Apoio político é raro e muitas vezes só vem quando estas mulheres já estão ligadas, politicamente, de alguma maneira, seja por conta de um marido ou um padrinho político — o que não acontece na vasta maioria dos casos.
Por último, temos uma sociedade machista que também não as apoia. Doações de pessoa física são quatro vezes maiores para candidatos homens do que mulheres, segundo dados de 2018.
Há o questionamento constante do seu lugar na política: “E seus filhos, o que vai fazer com eles?” ou “Lugar de mulher não é na política” e ainda “Você é candidata mesmo? Deixa eu ver a comprovação”
Esses são alguns dos comentários que mulheres têm de ouvir. Psicologicamente, o peso de uma campanha, que já é alto, fica ainda maior.
Com esse cenário, não é de se admirar que ainda estejamos tão atrás de outros países — e com uma política tão desigual e masculina.
Tivemos poucos avanços institucionais, como o fato de que os votos de mulheres e negros contarão em dobro na hora de computar a distribuição do fundo partidário e eleitoral.
Além disso, hoje 30% das candidaturas são reservadas às mulheres; em tese, quando isso é cumprido, 30% dos recursos de campanha são reservados a elas.

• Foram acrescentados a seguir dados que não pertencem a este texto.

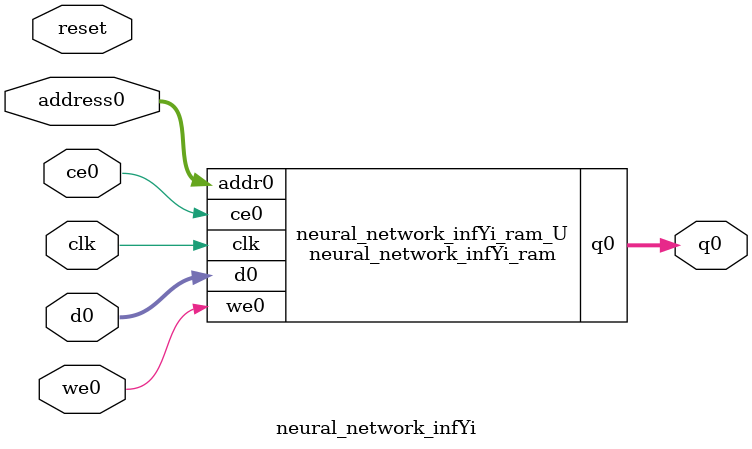
<source format=v>

`timescale 1 ns / 1 ps
module neural_network_infYi_ram (addr0, ce0, d0, we0, q0,  clk);

parameter DWIDTH = 8;
parameter AWIDTH = 10;
parameter MEM_SIZE = 784;

input[AWIDTH-1:0] addr0;
input ce0;
input[DWIDTH-1:0] d0;
input we0;
output wire[DWIDTH-1:0] q0;
input clk;

(* ram_style = "block" *)reg [DWIDTH-1:0] ram[0:MEM_SIZE-1];
reg [DWIDTH-1:0] q0_t0;
reg [DWIDTH-1:0] q0_t1;


assign q0 = q0_t1;

always @(posedge clk)  
begin
    if (ce0) 
    begin
        q0_t1 <= q0_t0;
    end
end


always @(posedge clk)  
begin 
    if (ce0) 
    begin
        if (we0) 
        begin 
            ram[addr0] <= d0; 
            q0_t0 <= d0;
        end 
        else 
            q0_t0 <= ram[addr0];
    end
end


endmodule


`timescale 1 ns / 1 ps
module neural_network_infYi(
    reset,
    clk,
    address0,
    ce0,
    we0,
    d0,
    q0);

parameter DataWidth = 32'd8;
parameter AddressRange = 32'd784;
parameter AddressWidth = 32'd10;
input reset;
input clk;
input[AddressWidth - 1:0] address0;
input ce0;
input we0;
input[DataWidth - 1:0] d0;
output[DataWidth - 1:0] q0;



neural_network_infYi_ram neural_network_infYi_ram_U(
    .clk( clk ),
    .addr0( address0 ),
    .ce0( ce0 ),
    .d0( d0 ),
    .we0( we0 ),
    .q0( q0 ));

endmodule


</source>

No entanto, mesmo esse último ponto corre risco, já que tramita na Câmara dos Deputados uma Proposta de Emenda à Constituição para anistiar partidos que não cumpriram essa determinação nos últimos anos, flexibilizando a legislação vigente.
A verdade é que se quisermos realmente mudar esse cenário precisamos da mobilização de toda a sociedade. Nesse ano de eleições, se quisermos um país mais justo, menos desigual, mais desenvolvido e que invista em educação e em saúde, precisamos urgentemente nos envolver e trabalhar para virar o jogo da representatividade.
Então se você, assim como eu, acredita que só teremos uma democracia completa com a representação igual de mulheres na política, pedimos que faça parte desse movimento.
Encontre uma ou duas candidatas que te representem, se voluntarie nas campanhas, doe, fale sobre elas para seus amigos e amigas… Se as mulheres não têm apoio de partidos e sofrem violência na política, que sejamos nós o apoio que elas precisam para serem eleitas
Que, mais do que isso, possamos ser a ponte para uma política mais justa e igual. A necessidade é urgente e a oportunidade é agora. Não podemos esperar 145 anos pela política e pelo país que merecemos.
Isabela Rahal é mestre em Desenvolvimento Econômico pela Universidade de Columbia, Coordenadora Legislativa na Câmara dos Deputados e Diretora de Articulação Política da Elas no Poder.